◆ TEXT UNDER STUDY
+ + + + + + +

Now the rules are being toughened again – a story broken by Sky News.
A couple of things have influenced the government’s decision. The first is concern flagged by the security services about investment by some overseas companies in sensitive pieces of national infrastructure.
The matter was highlighted when the UK, under pressure from the Trump administration, decided to ban the Chinese telecoms equipment maker Huawei from the roll-out of 5G services.
The second is the realisation that the UK’s takeover regime has fallen behind those of some of its peers in how it addresses issues like national security. Unlike nearly every other western democracy, the UK does not have what the law firm Linklaters describes as “stand-alone foreign investment legislation”.
The template appears to be the United States. It has had a very long-established approach with the Committee on Foreign Investment in the United States (CFIUS), a body that was set up as long ago as Gerald Ford’s time in the White House, but which has assumed greater importance under the presidencies of both Barack Obama and Donald Trump.
It is certainly significant that the new UK regime will include something called the Investment Security Unit, a body sitting within the Department of Business, Energy and Industrial Strategy, which will be notified of planned deals in sectors such as defence, civil nuclear, space technology or artificial intelligence. It looks very much, as some commentators have noted, like an attempt to create a UK version of CFIUS.

+ + + + + + +

◆ TO DO
- A) For each statement, say whether it agrees with the takeover-rules article, answering yes or no and quoting the words of the article that decide it: (i) the UK banned Huawei from the 5G roll-out under pressure from the Trump administration; (ii) CFIUS was set up during Barack Obama's presidency; (iii) the Investment Security Unit will sit within the Ministry of Defence.
- B) Reproduce verbatim the passage of the takeover-rules article between "A couple of" and "of 5G services.", inclusive.
This listing comes from a separate source.

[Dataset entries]
+ + + + + + +

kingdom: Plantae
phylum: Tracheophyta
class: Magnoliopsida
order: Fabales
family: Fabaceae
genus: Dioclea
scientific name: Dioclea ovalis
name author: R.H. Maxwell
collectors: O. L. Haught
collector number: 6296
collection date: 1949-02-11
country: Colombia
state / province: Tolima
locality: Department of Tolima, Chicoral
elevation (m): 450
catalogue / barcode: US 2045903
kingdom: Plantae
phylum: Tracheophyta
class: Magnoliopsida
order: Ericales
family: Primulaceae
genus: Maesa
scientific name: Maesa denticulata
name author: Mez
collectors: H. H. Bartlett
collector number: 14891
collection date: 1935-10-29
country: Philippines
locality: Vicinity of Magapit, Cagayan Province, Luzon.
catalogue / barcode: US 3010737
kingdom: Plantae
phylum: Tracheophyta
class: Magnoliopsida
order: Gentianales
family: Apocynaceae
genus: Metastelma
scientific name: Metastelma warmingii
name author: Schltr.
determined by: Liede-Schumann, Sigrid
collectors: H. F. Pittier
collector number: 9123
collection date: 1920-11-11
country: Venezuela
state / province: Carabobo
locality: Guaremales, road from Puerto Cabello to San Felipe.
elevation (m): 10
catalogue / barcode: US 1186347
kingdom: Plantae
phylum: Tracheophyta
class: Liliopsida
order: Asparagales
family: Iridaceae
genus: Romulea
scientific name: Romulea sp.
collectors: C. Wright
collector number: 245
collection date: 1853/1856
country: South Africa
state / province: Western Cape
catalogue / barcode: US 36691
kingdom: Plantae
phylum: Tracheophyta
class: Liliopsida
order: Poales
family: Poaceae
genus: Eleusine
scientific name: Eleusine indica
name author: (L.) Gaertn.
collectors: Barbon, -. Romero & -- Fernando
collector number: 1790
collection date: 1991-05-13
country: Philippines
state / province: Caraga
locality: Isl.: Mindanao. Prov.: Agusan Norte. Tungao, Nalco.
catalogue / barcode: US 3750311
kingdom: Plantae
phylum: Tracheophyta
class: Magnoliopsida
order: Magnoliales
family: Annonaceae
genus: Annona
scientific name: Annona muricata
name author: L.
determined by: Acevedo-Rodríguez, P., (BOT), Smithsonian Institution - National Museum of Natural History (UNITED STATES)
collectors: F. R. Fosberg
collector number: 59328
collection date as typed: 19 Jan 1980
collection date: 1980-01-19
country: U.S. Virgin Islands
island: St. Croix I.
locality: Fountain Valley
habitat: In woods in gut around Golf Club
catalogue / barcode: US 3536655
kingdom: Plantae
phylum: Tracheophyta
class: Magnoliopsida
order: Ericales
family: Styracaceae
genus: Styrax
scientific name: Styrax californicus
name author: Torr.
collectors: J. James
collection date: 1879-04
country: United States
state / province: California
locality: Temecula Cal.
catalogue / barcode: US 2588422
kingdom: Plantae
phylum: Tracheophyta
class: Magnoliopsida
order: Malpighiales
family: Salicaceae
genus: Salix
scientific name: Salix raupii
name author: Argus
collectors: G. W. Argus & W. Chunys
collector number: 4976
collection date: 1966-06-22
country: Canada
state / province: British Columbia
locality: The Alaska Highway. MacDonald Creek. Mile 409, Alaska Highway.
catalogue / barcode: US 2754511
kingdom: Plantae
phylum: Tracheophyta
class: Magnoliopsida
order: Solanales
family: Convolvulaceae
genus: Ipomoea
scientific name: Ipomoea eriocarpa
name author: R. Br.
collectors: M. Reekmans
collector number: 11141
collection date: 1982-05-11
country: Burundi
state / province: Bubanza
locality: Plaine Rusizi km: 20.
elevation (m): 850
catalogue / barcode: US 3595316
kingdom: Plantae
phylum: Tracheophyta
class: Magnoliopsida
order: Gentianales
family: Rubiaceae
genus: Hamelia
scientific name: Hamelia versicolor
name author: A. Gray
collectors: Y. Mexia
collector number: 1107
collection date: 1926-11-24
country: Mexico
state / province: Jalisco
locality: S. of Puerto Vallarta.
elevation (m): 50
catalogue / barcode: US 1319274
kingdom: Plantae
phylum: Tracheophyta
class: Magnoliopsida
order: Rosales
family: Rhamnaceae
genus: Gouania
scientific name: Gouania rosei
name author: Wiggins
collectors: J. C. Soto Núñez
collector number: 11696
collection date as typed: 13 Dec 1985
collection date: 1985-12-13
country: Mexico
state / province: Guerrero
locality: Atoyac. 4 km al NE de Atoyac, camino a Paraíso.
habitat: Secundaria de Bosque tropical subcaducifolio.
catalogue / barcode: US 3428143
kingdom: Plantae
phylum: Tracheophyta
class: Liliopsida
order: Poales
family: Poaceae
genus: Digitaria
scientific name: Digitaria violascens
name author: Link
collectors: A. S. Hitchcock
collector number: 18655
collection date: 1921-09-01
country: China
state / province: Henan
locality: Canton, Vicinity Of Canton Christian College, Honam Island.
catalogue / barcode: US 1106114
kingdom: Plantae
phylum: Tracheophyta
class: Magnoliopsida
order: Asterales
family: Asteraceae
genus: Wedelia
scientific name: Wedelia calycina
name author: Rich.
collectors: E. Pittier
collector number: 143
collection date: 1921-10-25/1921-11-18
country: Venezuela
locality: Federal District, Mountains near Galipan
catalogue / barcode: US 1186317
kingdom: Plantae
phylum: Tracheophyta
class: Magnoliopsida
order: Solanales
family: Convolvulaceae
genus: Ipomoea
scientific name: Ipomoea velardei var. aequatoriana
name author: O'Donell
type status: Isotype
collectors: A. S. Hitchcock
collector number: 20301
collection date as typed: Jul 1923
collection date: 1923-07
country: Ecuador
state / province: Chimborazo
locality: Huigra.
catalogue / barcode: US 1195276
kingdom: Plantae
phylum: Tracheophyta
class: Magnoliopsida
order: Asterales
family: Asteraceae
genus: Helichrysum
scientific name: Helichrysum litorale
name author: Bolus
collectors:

+ + + + + + +

◆ RESULTS OF THE TASKS
- A)
(i) Yes: "under pressure from the Trump administration, decided to ban the Chinese telecoms equipment maker Huawei from the roll-out of 5G services"
(ii) No: "a body that was set up as long ago as Gerald Ford’s time in the White House"
(iii) No: "a body sitting within the Department of Business, Energy and Industrial Strategy"

- B)
A couple of things have influenced the government’s decision. The first is concern flagged by the security services about investment by some overseas companies in sensitive pieces of national infrastructure.
The matter was highlighted when the UK, under pressure from the Trump administration, decided to ban the Chinese telecoms equipment maker Huawei from the roll-out of 5G services.